"Cathedral" by Raymond Carver

With the relationship of the narrator to the blind man, Carver seems to be exploring notions of reality as defined by material things. When Robert asks the narrator to tell him about cathedrals, the narrator is at a loss. He tries telling Robert the facts that he has learned from watching the special that is currently on television, but finally admits that he doesn’t know much about cathedrals. He turns to facts like, “[their] supports are called buttresses…Sometimes the cathedrals have devils carved into the front…In those olden days, when they built cathedrals, men wanted to be close to God” and such.
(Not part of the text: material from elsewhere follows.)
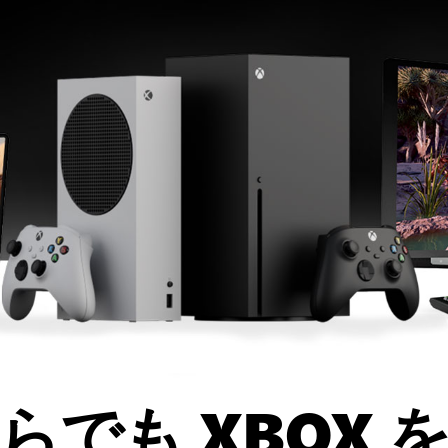
らでも XBOX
Such descriptions do not describe the visual experience of a cathedral; the narrator cannot describe the material reality that he has come to take for granted.

When the narrator begins drawing the cathedral with the blind man, he is at first paralyzed by his notion of reality. He says:

First I drew a box that looked like a house. It could have been the house I lived in. Then I put a roof on it. At either end of the roof, I drew spires. Crazy.

But his determination, fuels his drawing and he keeps going, even when Robert tells him to close his eyes. Disconnecting with the sense for which he is trying to compensate for Robert ultimately becomes a liberating experience:

But I had my eyes closed. I thought I’d keep them that way for a little longer. I thought it was something I ought to do. “Well?” he said. “Are you looking?” My eyes were still closed. I was in my house. I knew that. But I didn’t feel like I was inside anything. “It’s really something,” I said.

Without his visual conception of reality, the narrator feels free.